How to solve a functional equation $f(x+y)=f(x)+f(y)-f(0)$.

Question

I encountered in my research a functional equation that I'm not sure how to solve in general. It is similar to Cauchy's functional equation but includes an extra constant term of $-f(0)$. I'm not an expert in functional equations, so any help would be appreciated.

The functional equation is $f(x+y)=f(x)+f(y)-f(0)$

This is actually a part of a pair of functional equations that $f$ has to satisfy, but I'm at first interested in just solving this first functional equation. The other equation is $f(-x)=-f(x)+2f(0)$, and $f$ has to satisfy both the above one and this other one.
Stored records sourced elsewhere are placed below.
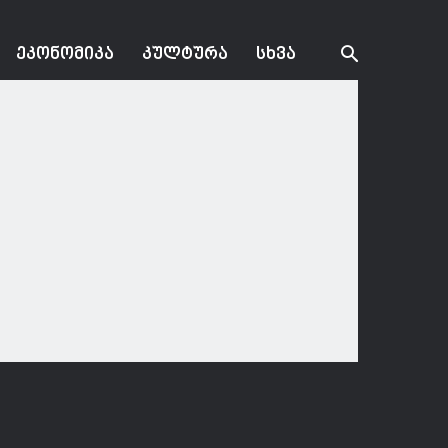
ᲔᲙᲝᲜᲝᲛᲘᲙᲐ
ᲙᲣᲚᲢᲣᲠᲐ
ᲡᲮᲕᲐ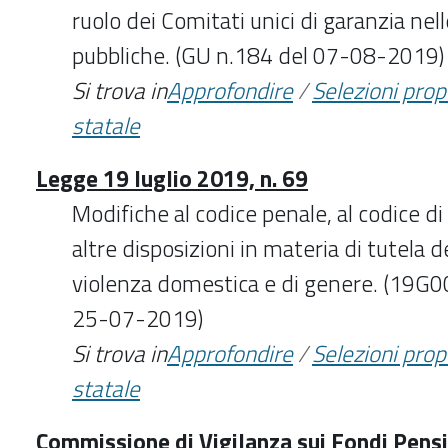
ruolo dei Comitati unici di garanzia ne
pubbliche. (GU n.184 del 07-08-2019)
Si trova in
Approfondire
/
Selezioni pro
statale
Legge 19 luglio 2019, n. 69
Modifiche al codice penale, al codice d
altre disposizioni in materia di tutela d
violenza domestica e di genere. (19G0
25-07-2019)
Si trova in
Approfondire
/
Selezioni pro
statale
Commissione di Vigilanza sui Fondi Pensi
Clearly $f(x) = x$ solves the functional equations, as does any function of the form $f(x)=ax+b$, but are there any other solutions?

Any help is much appreciated.

Answer 1

Note $g(x)=f(x)-f(0)$ satisfies Cauchy's functional equation.

Answer 2

Define $g(x) = f(x) - f(0)$. Note that the condition $f(x + y) = f(x) + f(y) - f(0)$ is equivalent to the condition $g(x + y) = g(x) + g(y)$. Thus, the solutions for $f$ are precisely the solutions for Cauchy's functional equation, plus an arbitrary constant.

Your second condition is simply a special case of your first condition, incidentally, substituting $-x$ for $y$.